Cinco años después Manuel Montoya, la revelación taurina de la temporada, era aclamado en la plaza de las Ventas de Madrid. Su figura, ceñida de verde y oro, dio la vuelta al ruedo aclamada por un aleteo de miles de pañuelos blancos. Por la puerta grande y a hombros de la multitud que lo aclamaba, el torero gitano sonreía con los labios aunque los ojos tenían la tristeza que no le había abandonado desde aquella noche de Agosto cordobés. La masa vitoreante lo acosó peligrosamente, por lo que el bellísimo joven de bucles negros y piel canela casi fue derribado de los hombros que lo portaban. De repente, un jinete de la guardia civil se abrió paso entre la muchedumbre y, ofreciéndole su mano al torero, lo aupó para que montase el caballo sentado delante de él. Se cruzaron las miradas y ambos quedaron paralizados al reconocerse : Ricardo evocó de golpe la noche fatídica en la que su razón y su corazón quedaron desgajados para siempre. Olvidó su inminente boda con Blanca, su novia de toda la vida, que sabía arrancar de su cuerpo aquellos orgasmos salvajes frotando sus ampulosos senos a ambos lados de su miembro viril. Se lamió los labios rememorando el sabor del beso con Manuel a la par que su polla se irguió pujante bajo el ceñido pantalón blanco de su uniforme de gala.

Manuel saltó ágilmente a lomos del caballo. El brazo de Ricardo lo enlazó por la cintura y el gitano notó inmediatamente en sus riñones la dureza pétrea del nabo del guardia. La mano del caballista bajó imperceptiblemente desde la faja que ceñía la cintura breve del torero hasta reposar sobre el grueso paquete testicular que abultaba la taleguilla. Dejaron muy atrás la multitud. El caballo partió a galope con su carga de machos en celo y no pararon hasta llegar al chalet de la sierra de Madrid donde Ricardo estaba preparando su futuro hogar con Blanca. Al ir suavizándose el trote del caballo hasta terminar en un paso lento, Manuel se repantigó contra el cuerpo de su amado, agarrando sus muslos con el ansia de recuperar los años perdidos. Ladeó un poco la cabeza para encontrar los labios de Ricardo que, esta vez sí, los juntó a los suyos para saborear el regusto de la auténtica lujuria.

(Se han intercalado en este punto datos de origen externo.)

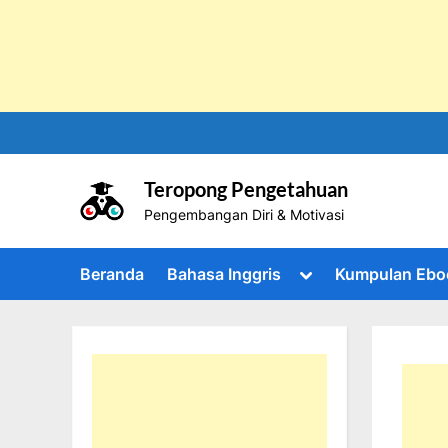
Skip
to
content
Teropong Pengetahuan
Pengembangan Diri & Motivasi
Toggle
Beranda
Bahasa Inggris
Kumpulan Ebo
sub-
menu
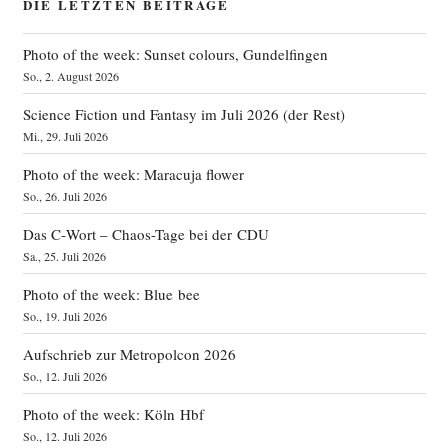
DIE LETZTEN BEITRÄGE
Photo of the week: Sunset colours, Gundelfingen
So., 2. August 2026
Science Fiction und Fantasy im Juli 2026 (der Rest)
Mi., 29. Juli 2026
Photo of the week: Maracuja flower
So., 26. Juli 2026
Das C‑Wort – Chaos-Tage bei der CDU
Sa., 25. Juli 2026
Photo of the week: Blue bee
So., 19. Juli 2026
Aufschrieb zur Metropolcon 2026
So., 12. Juli 2026
Photo of the week: Köln Hbf
So., 12. Juli 2026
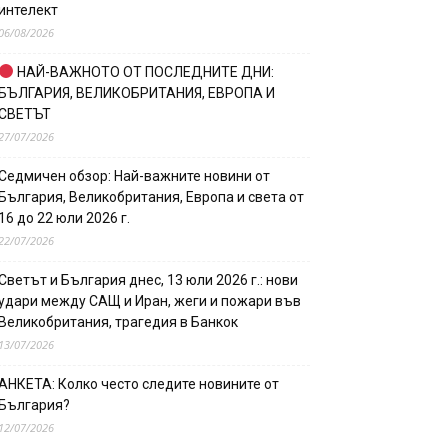
интелект
06/08/2026
НАЙ-ВАЖНОТО ОТ ПОСЛЕДНИТЕ ДНИ:
БЪЛГАРИЯ, ВЕЛИКОБРИТАНИЯ, ЕВРОПА И
СВЕТЪТ
27/07/2026
Седмичен обзор: Най-важните новини от
България, Великобритания, Европа и света от
16 до 22 юли 2026 г.
22/07/2026
Светът и България днес, 13 юли 2026 г.: нови
удари между САЩ и Иран, жеги и пожари във
Великобритания, трагедия в Банкок
13/07/2026
АНКЕТА: Колко често следите новините от
България?
12/07/2026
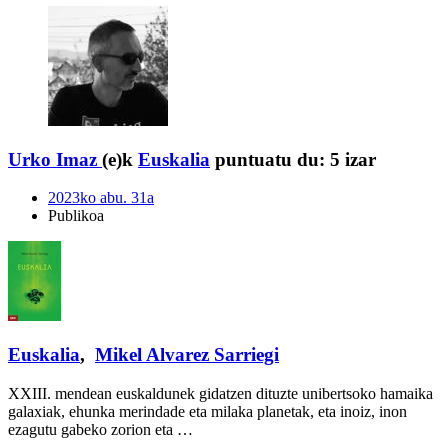
Urko Imaz
(e)k
Euskalia
puntuatu du:
5 izar
2023ko abu. 31a
Publikoa
Euskalia
,
Mikel Alvarez Sarriegi
XXIII. mendean euskaldunek gidatzen dituzte unibertsoko hamaika
galaxiak, ehunka merindade eta milaka planetak, eta inoiz, inon
ezagutu gabeko zorion eta …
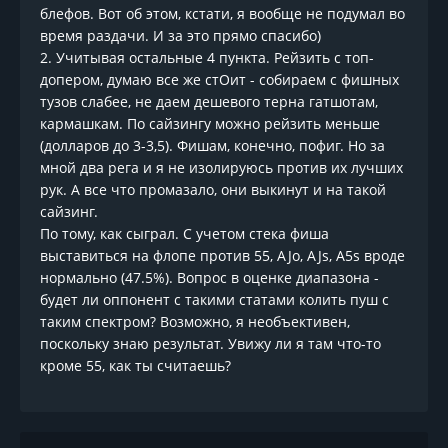
блефов. Вот об этом, кстати, я вообще не подумал во
время раздачи. И за это прямо спасибо)
2. Учитывая остальные 4 пункта. Рейзить с топ-
допером, думаю все же стОит - собираем с фишных
тузов слабее, не даем дешевого терна гатшотам,
кармашкам. По сайзингу можно рейзить меньше
(долларов до 3-3,5). Фишам, конечно, пофиг. Но за
мной два рега и я не изолируюсь против их лучших
рук. А все что промазало, они выкинут и на такой
сайзинг.
По тому, как сыграл. С учетом стека фиша
выставиться на флопе против 55, AJo, AJs, A5s вроде
нормально (47.5%). Вопрос в оценке диапазона -
будет ли оппонент с такими статами колить пуш с
таким спектром? Возможно, я необъективен,
поскольку знаю результат. Увижу ли я там что-то
кроме 55, как ты считаешь?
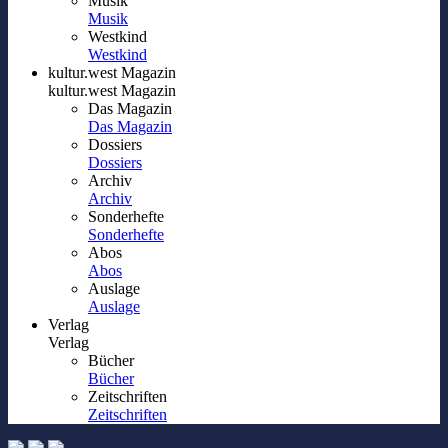
Musik
Musik
Westkind
Westkind
kultur.west Magazin
kultur.west Magazin
Das Magazin
Das Magazin
Dossiers
Dossiers
Archiv
Archiv
Sonderhefte
Sonderhefte
Abos
Abos
Auslage
Auslage
Verlag
Verlag
Bücher
Bücher
Zeitschriften
Zeitschriften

Ninguno de los dos se acordó durante horas de sus hembras respectivas. Malena quedó lejos del pensamiento de Manuel. Blanca quedó difuminada como un grato recuerdo muy distinto al volcánico AHORA.

La colcha de blanco satén los recibió con su frescor de luna de miel. El cuerpo moreno del torero emergió tras el verde y oro de su traje de luces. Sus músculos refulgían en la penumbra del dormitorio como bronce bruñido. Su enhiesto falo semejaba un alfanje curvo, preparado para batirse con el caballero cristiano. Las nalgas le temblaban intermitentemente como las ancas de un caballo de pura raza. El hermoso guardia civil, imponente con sus galas, fue desnudándose lentamente para que el chico gitano catase con sus ojos verdes el suculento manjar de su blanco cuerpo. Su príapo erecto redoblaba contra su vientre con sones militares. Se acercaron uno a otro, queriendo mentalmente poner el contador del tiempo en el mismo instante que, cinco años atrás, se habían despedido con el alma enamorada irremediablemente.

Ambos eran vírgenes en cuanto a sexo homosexual; pero se dejaron llevar por la llamada de la Naturaleza y suplieron con intuición lo que desconocían. Paso a paso, descubrieron lo que les gustaba. Sus labios encontraron el camino desde los labios hasta los pezones, de los ombligos hasta las enervadas pollas. Las titubeantes lamidas se transformaron en ardientes mamadas. Las caricias superficiales por sus sudorosas pieles se transformaron en ahondamientos de los dedos en los oscuros orificios de los placeres ocultos. Y, cuando ya estaban al borde de la explosión, supieron encajar sus nervudos miembros en los dilatados anos. Y, aunque dolidos en un principio, sus propias salivas y sus líquidos pre-seminales lubricaron los conductos rectales para acoplarse por turnos en una cópula de amor carnal y espiritual que los llevó a jurarse fidelidad eterna. El famoso antagonismo entre razas, entre guardias y gitanos y entre clases sociales quedó hecho añicos en aquella colcha de blanco satén empapada de espeso semen.